━━━ Records for processing

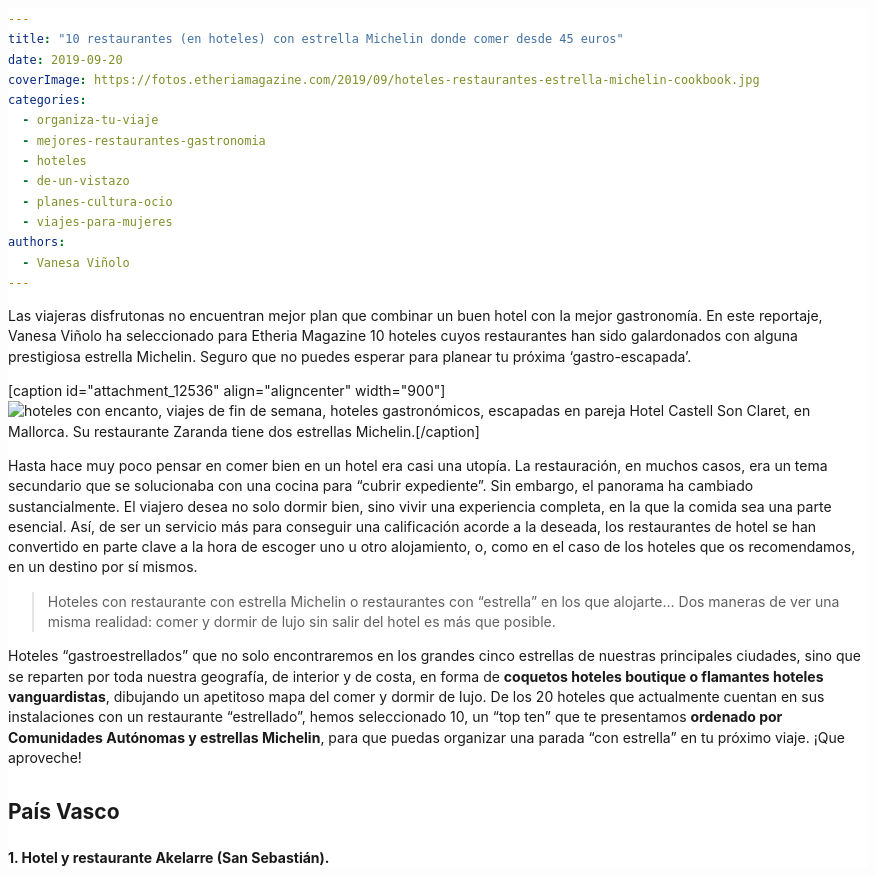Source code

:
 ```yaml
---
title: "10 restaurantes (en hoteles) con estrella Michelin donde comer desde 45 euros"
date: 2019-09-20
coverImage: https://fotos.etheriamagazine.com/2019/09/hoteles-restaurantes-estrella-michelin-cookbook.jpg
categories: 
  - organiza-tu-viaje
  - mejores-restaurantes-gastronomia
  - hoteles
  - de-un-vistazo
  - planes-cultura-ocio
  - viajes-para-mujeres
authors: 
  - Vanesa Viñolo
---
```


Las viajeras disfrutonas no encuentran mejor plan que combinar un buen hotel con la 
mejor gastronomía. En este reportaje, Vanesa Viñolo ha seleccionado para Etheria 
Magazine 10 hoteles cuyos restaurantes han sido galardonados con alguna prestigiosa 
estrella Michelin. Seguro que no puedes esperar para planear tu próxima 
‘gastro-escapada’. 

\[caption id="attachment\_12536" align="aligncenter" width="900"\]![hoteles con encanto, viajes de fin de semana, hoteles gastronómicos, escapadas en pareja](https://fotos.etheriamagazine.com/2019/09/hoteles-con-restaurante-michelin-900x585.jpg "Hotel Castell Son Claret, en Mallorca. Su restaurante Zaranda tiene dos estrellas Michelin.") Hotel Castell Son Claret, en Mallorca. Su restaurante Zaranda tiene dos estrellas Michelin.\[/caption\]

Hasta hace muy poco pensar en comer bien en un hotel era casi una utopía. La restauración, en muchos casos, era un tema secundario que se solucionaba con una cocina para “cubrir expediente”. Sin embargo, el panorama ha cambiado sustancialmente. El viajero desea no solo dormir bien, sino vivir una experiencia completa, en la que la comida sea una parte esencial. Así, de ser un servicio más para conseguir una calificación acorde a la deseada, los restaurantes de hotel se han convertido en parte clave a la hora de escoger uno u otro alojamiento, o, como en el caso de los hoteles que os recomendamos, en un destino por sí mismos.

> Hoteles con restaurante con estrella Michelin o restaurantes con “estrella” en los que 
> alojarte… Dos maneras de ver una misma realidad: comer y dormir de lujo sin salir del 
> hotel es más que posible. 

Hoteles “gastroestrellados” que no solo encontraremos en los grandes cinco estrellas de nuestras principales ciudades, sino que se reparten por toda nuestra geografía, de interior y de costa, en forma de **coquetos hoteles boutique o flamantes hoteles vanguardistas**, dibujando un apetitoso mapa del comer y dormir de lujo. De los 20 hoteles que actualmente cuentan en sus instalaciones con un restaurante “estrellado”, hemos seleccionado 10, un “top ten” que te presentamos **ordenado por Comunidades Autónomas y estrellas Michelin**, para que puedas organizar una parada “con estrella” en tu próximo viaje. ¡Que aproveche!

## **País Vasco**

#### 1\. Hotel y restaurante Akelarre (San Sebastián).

━━━━━━
━━━ Records for processing

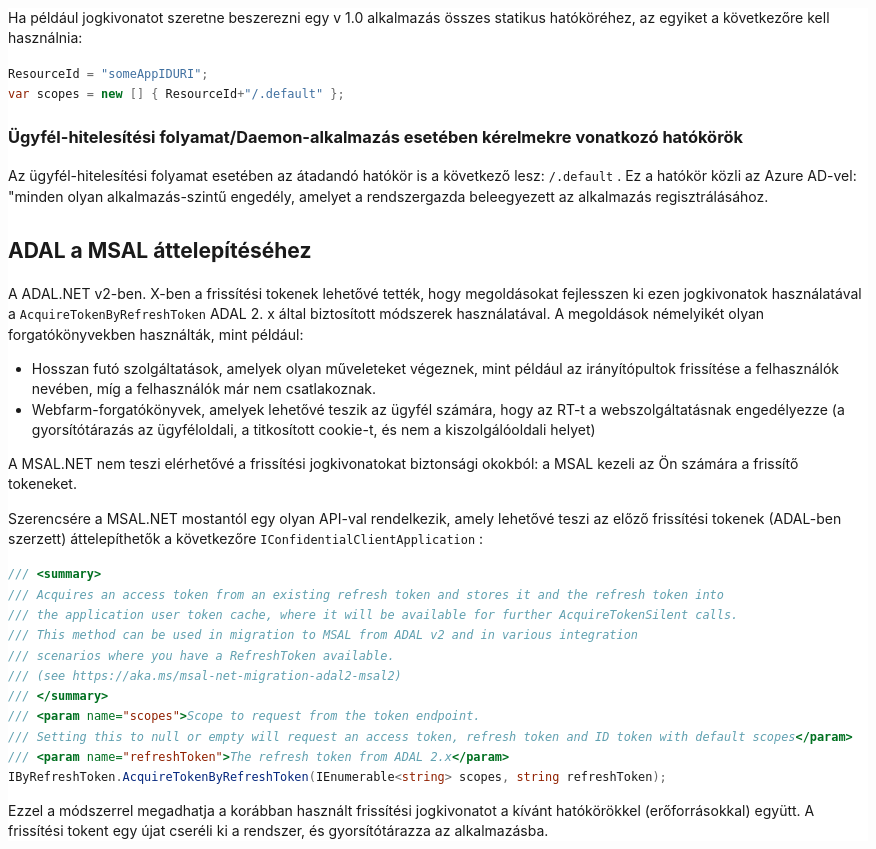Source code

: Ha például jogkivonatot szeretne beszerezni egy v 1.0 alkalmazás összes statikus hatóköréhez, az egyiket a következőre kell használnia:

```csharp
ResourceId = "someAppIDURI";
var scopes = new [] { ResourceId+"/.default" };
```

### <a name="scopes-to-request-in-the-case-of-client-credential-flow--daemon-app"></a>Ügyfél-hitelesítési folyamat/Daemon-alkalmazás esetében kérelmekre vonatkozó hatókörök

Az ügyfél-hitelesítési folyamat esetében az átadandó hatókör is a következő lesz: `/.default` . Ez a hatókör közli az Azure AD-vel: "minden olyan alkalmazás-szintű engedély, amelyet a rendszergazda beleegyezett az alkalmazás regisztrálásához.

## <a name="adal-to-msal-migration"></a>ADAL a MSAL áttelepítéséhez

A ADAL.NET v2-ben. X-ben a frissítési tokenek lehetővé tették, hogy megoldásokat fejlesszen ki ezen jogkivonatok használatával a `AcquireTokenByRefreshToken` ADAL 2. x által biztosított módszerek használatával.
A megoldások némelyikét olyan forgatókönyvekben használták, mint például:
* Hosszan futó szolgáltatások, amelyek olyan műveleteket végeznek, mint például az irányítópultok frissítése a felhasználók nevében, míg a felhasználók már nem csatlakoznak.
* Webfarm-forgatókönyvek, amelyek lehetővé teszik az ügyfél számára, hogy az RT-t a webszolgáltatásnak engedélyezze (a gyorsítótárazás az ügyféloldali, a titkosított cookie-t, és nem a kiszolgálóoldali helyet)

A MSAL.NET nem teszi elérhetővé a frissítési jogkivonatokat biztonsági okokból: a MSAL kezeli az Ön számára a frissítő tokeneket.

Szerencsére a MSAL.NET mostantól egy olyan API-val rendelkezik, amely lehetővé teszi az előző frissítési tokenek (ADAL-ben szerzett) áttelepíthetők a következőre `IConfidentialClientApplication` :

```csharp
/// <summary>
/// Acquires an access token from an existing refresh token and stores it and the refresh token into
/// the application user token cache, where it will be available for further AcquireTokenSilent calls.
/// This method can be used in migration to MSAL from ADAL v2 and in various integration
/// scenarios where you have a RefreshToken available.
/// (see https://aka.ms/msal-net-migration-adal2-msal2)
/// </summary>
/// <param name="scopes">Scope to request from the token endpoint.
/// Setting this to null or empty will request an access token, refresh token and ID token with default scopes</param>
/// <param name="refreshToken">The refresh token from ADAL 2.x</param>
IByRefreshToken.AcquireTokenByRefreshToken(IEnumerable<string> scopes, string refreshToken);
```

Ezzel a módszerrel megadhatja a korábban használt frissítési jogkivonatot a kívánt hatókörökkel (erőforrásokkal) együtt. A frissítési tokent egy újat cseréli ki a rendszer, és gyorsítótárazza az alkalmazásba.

━━━━━━

■ Task item ■
Look through the data above for the word "számára". Report each line where it occurs.

■ Result for this task ■
* Webfarm-forgatókönyvek, amelyek lehetővé teszik az ügyfél számára, hogy az RT-t a webszolgáltatásnak engedélyezze (a gyorsítótárazás az ügyféloldali, a titkosított cookie-t, és nem a kiszolgálóoldali helyet)
A MSAL.NET nem teszi elérhetővé a frissítési jogkivonatokat biztonsági okokból: a MSAL kezeli az Ön számára a frissítő tokeneket.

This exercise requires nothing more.